At the age of twenty-six, Henry James Jr. (as he was then
known) had already begun a literary career by writing short fiction and noticing current books for periodicals such as the North American Review, The Atlantic, and The Nation. At this point, he made his first solo trip abroad, deliberately choosing to follow an itinerary of his own making. His parents and older brother, William, had wanted him to absorb the rigors of German philosophy (and the tortuosities of the German language), but instead, after spending several months in England, France, and Switzerland, young Henry James crossed the Alps on foot and descended into Italy—a country and a culture still foreign to him, as his parents had never ventured there on any of the family’s previous European forays. Voluminous letters back to Cambridge chart the progress of his travels—as well as his burgeoning enthusiasm. Upon reaching the Eternal City, he gushed, “At last—for the first time—I live! It beats everything: it leaves the Rome of your fancy—your education—nowhere. It makes Venice—Florence—Oxford—London—seem like little cities of pasteboard. I went reeling and moaning thro’ the streets, in a fever of enjoyment.”e With time, those other places easily regained their luster in the young writer’s estimation, and the consecrated experience of them reaffirmed what would become the touchstones of travel for James: close observation, judicious measure, and comparison.
In 1872, James again had occasion to travel abroad, this time as a male guide and chaperone for his younger sister Alice (1848–1892) and their maternal “Aunt Kate” (Catharine Walsh, 1812–1889).
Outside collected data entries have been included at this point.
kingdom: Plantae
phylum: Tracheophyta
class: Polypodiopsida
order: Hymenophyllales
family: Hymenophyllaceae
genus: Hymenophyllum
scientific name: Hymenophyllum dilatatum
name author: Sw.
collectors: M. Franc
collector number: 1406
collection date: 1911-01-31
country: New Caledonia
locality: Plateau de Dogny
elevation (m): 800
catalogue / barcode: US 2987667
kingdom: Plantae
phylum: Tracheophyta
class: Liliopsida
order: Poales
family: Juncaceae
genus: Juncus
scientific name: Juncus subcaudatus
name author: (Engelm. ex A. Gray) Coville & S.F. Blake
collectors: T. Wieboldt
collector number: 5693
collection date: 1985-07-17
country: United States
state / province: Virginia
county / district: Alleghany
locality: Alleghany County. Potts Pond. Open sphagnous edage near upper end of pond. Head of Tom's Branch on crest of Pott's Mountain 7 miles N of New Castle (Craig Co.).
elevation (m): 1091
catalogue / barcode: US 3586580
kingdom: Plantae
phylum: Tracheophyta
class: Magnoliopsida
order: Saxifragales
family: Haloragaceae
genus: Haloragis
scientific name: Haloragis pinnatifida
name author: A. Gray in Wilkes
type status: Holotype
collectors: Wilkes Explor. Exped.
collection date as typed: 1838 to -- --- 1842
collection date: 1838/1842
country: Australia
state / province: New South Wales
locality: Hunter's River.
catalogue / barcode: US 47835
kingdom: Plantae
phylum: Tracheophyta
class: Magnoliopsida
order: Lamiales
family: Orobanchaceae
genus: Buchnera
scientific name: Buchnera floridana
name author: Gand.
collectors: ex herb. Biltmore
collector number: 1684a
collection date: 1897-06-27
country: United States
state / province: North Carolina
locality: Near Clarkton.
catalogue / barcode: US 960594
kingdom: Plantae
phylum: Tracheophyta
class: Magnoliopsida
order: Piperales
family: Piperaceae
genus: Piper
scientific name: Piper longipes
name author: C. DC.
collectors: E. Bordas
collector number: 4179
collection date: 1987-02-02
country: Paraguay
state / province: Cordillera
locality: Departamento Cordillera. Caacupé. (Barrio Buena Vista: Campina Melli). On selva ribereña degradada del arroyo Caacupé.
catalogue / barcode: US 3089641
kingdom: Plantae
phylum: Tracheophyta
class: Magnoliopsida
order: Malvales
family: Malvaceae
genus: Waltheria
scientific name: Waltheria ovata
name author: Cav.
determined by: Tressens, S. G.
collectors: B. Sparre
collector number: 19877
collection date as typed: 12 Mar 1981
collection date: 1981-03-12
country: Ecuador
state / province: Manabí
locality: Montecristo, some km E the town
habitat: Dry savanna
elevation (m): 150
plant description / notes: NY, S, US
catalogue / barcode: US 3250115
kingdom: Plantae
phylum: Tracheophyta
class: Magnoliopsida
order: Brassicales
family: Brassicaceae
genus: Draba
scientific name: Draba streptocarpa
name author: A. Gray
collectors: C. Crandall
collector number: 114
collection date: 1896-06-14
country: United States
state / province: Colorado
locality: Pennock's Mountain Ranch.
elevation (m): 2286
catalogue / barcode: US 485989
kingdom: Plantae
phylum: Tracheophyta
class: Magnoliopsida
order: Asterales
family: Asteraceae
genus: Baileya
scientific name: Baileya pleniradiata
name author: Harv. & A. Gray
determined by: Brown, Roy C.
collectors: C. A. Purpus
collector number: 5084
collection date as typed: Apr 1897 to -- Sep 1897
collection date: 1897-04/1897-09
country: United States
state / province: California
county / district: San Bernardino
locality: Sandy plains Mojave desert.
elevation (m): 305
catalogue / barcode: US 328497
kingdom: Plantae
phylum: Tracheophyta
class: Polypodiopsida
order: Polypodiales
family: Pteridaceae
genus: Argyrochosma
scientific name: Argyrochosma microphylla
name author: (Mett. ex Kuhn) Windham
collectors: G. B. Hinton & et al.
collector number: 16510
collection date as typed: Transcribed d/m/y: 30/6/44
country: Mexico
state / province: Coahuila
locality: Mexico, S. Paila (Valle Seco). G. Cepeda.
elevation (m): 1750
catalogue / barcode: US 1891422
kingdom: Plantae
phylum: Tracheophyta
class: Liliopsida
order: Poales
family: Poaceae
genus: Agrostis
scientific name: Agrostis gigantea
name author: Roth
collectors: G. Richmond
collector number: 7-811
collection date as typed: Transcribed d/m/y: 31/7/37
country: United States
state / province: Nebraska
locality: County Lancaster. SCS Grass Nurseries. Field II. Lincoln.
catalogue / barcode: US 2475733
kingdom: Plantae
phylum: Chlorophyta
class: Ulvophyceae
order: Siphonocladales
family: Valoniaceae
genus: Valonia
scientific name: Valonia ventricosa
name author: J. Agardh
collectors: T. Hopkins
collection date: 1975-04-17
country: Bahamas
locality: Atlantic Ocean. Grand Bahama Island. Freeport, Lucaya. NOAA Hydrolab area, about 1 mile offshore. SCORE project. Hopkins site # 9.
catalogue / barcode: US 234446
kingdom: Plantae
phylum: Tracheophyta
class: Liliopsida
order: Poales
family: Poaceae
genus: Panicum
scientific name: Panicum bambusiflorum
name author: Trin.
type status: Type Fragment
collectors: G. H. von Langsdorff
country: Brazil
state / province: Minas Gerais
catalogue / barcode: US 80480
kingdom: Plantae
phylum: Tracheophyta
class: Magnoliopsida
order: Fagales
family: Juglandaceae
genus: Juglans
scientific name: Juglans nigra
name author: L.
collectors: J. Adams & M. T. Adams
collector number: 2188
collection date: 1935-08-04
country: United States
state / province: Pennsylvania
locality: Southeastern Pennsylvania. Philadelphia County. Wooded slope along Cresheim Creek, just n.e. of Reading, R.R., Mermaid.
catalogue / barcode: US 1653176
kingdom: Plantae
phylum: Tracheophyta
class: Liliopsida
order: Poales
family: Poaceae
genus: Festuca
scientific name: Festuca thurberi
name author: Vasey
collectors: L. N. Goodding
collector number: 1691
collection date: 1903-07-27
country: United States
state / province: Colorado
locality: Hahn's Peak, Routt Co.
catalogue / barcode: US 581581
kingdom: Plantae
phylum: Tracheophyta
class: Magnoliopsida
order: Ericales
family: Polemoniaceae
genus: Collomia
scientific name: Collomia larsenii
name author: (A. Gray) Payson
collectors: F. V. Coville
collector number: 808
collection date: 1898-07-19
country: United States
After accompanying the women that summer to what was by then an almost familiar series of destinations in England, France, Switzerland, and Italy, James followed them to Liverpool in October to get them aboard a steamer heading back to America. But now he was determined to stay on and prove to himself (and his overstretched parents!) that he could support himself by his pen and not rely on banker’s drafts from Cambridge to pay for his sojourn. Most of the pieces reprinted in this volume provide fruitful testimony to that ambition as well as confirmation that he could. A quick census of his serial publications from 1872 through 1874 yields a fulsome tally: in those three years he published no fewer than eight short stories, seven notices of art installations or gallery exhibitions, twenty-eight book or theater reviews, and thirty travel sketches. Hardly an idle traveler, Henry James worked at his desk almost everywhere he went.